Beginning Friday, Philadelphia restaurants will no longer be permitted to offer indoor dining and outdoor dining will be limited to groups of just four people from the same household.
Restaurant workers say their livelihoods in question.
“We’re picking and choosing the winners and losers, and I’m afraid all of us are going to be the losers,” Stavros Vasiliavis from Bodega Bar and Kitchen said.
The dining restrictions drop as COVID cases rise and Philadelphia reports 765 new cases.
“How is it that City of Philadelphia restaurants are more dangerous than a City of Philadelphia Lowes, or Walmarts, or Wawas?” attorney Brian Fritz asked.
The attorney for the group of 15 restaurant owners filed a lawsuit Thursday arguing the city's "Safer at Home" restrictions are in violation of their constitutional rights.
They claim they were not given any kind of advance notice about the restrictions and they are being implemented arbitrarily.
"Defendants, Kenney and the City of Philadelphia, as set forth in the “Safer at Home” ban on indoor dining, declared the ability to control the movement, interaction, livelihoods, and private lives of residents of the City of Philadelphia to order that citizens, such as Plaintiff, not utilize private property, without providing the citizens prior notice nor an opportunity to be heard, and without providing just compensation to those who will be irreparably harmed by the prohibition on indoor dining mandate," the lawsuit reads.
The restaurant owners are seeking an emergency injection to stop the city from enforcing the new restrictions.
Philadelphia Health Commissioner Dr.

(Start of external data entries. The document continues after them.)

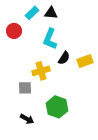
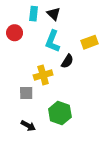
cyan rectangle: (32, 13) -> (34, 14), turned -40
black triangle: (51, 13) -> (54, 14), turned 40
yellow rectangle: (85, 61) -> (90, 42), moved

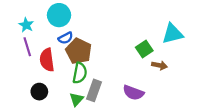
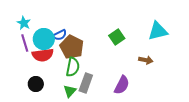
cyan circle: (59, 15) -> (44, 39), moved
green square: (144, 49) -> (117, 37), moved
red semicircle: (47, 60) -> (43, 55), turned -90
purple semicircle: (133, 93) -> (122, 85), turned -84

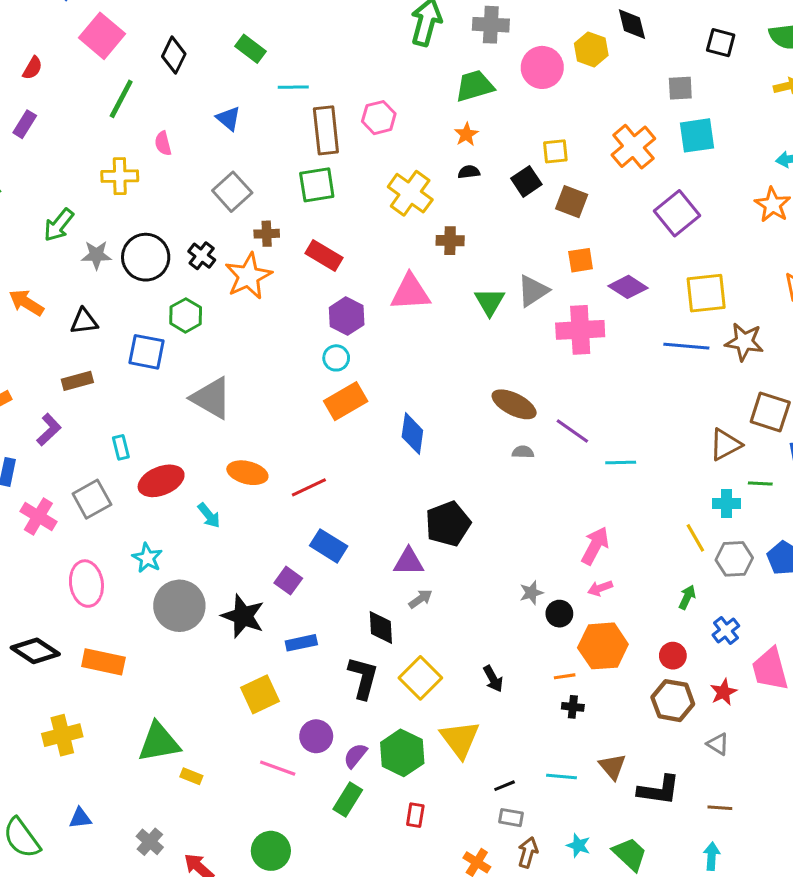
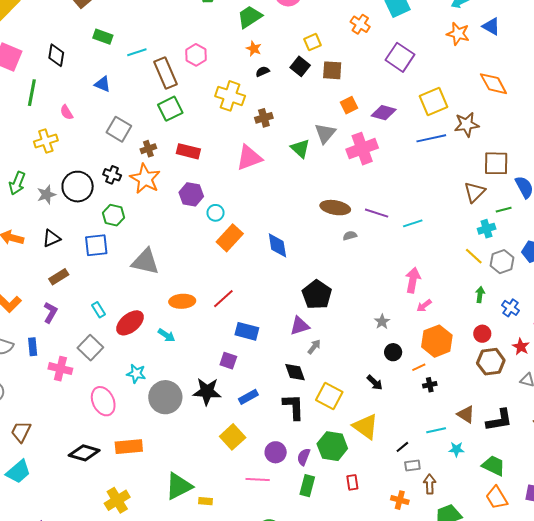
orange cross: (633, 147) -> (360, 24), size x0.7
purple hexagon: (347, 316) -> (191, 194), moved
black circle: (559, 614) -> (393, 352), moved
cyan star: (578, 845) -> (456, 449), moved

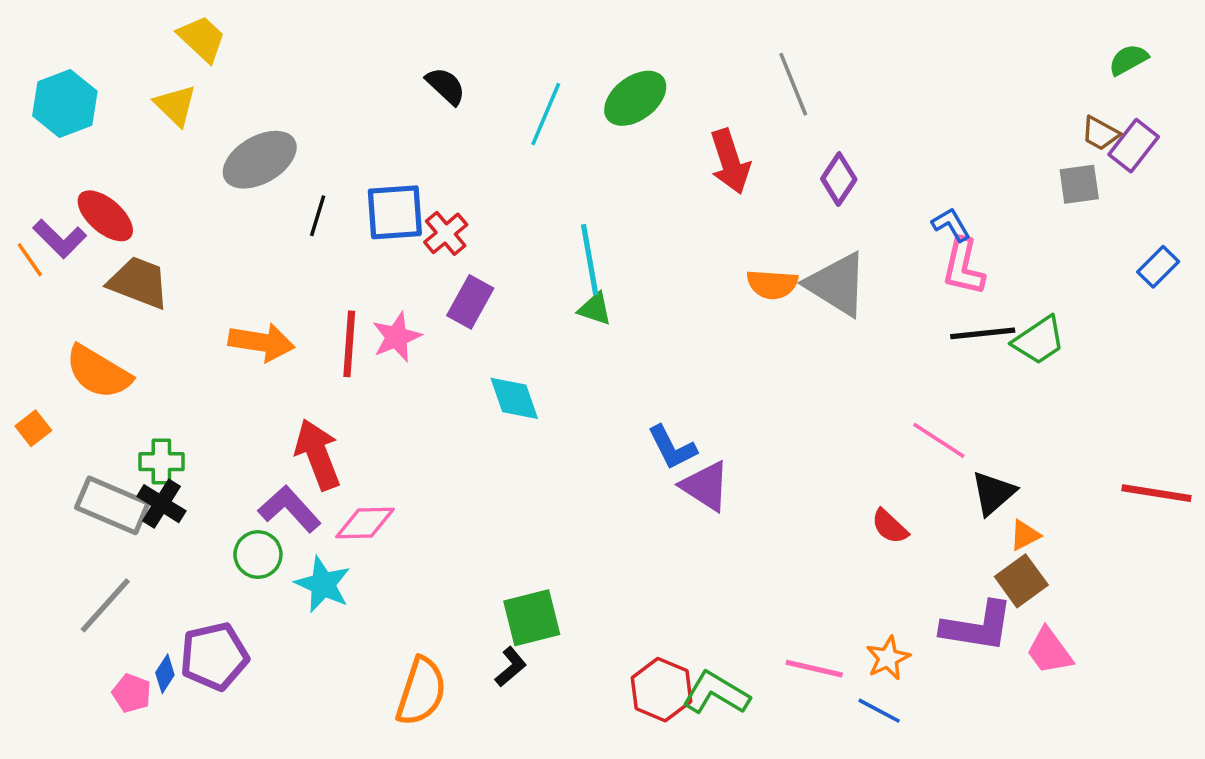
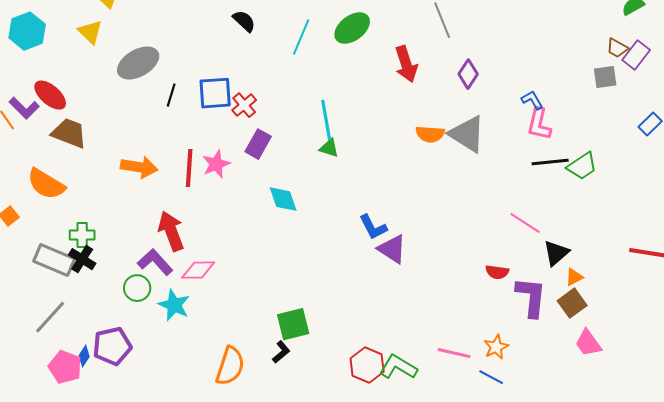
red semicircle: (890, 526) -> (497, 272), turned -35
purple L-shape: (977, 626) -> (531, 297), moved, turned -93
pink pentagon: (132, 693) -> (65, 367), size x1.5

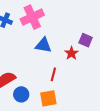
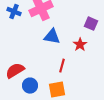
purple square: (86, 40) -> (91, 24), moved

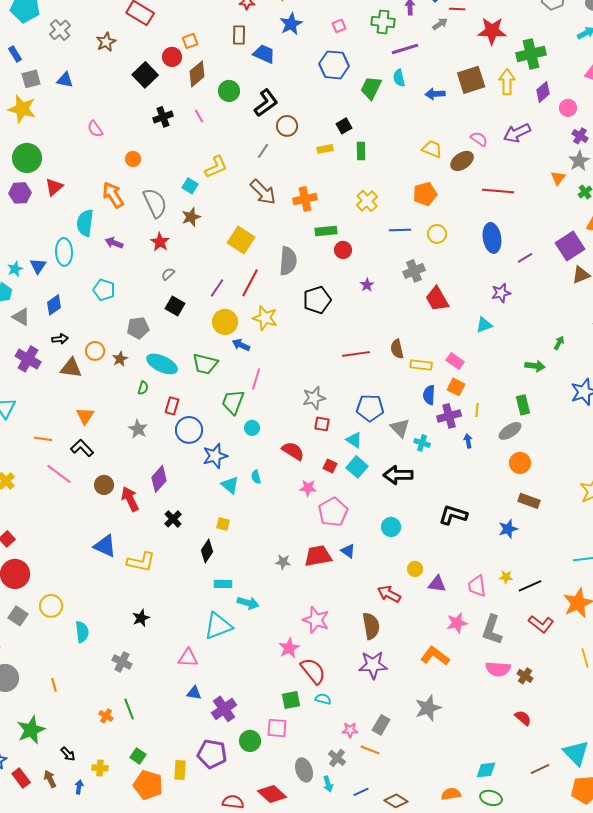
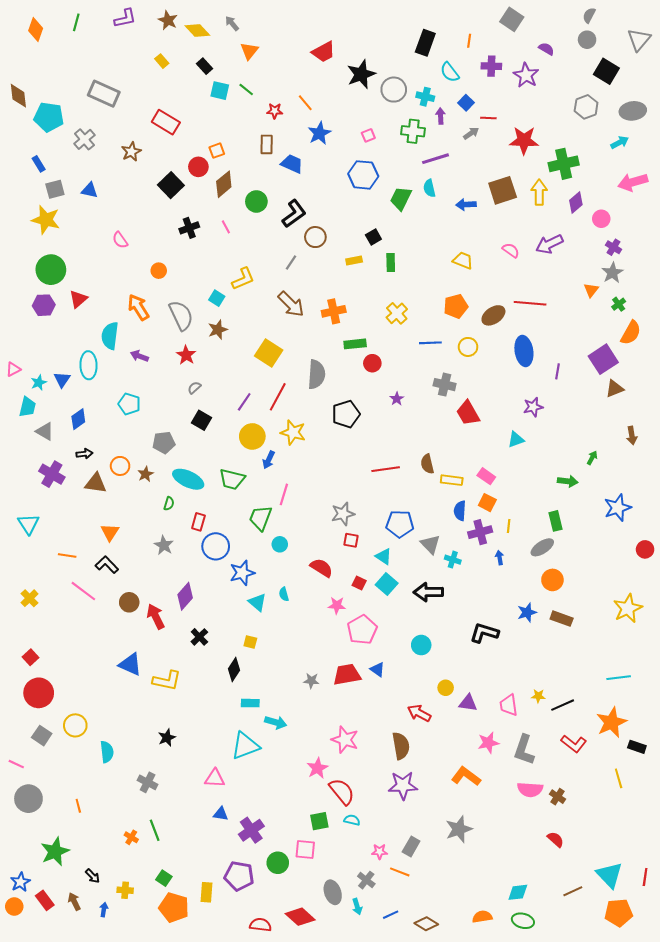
brown ellipse: (462, 161) -> (493, 315), moved
purple line: (525, 258) -> (558, 371), turned -49
gray cross: (414, 271) -> (445, 385), turned 35
blue arrow: (241, 345) -> (269, 460), turned -90
blue star: (508, 529) -> (527, 612), moved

Thomas Farley says contact tracing in the city has found restaurants are likely places for COVID to spread.
“There is ample evidence from around the country that restaurants are high risk. Studies from the CDC showing people who have COVID are more likely to have eaten in a restaurant than those who haven’t,” Dr. Thomas Farley said.
Indoor dining will be shut down for six weeks just enough time restaurateurs say for their careers to collapse.
“We need people to bail us it. People won’t survive the next six weeks without a paycheck,” Shannon Darcy said.
The city responded to the lawsuit Thursday night saying: "We are still reviewing the lawsuit. But the prohibition on indoor dining is a critical part of our strategy to slow the spread of COVID-19 at a time when infection rates are surging and hospitalization rates are dangerously spiking. As Dr. Farley noted today, these restrictions are temporary. Death is permanent."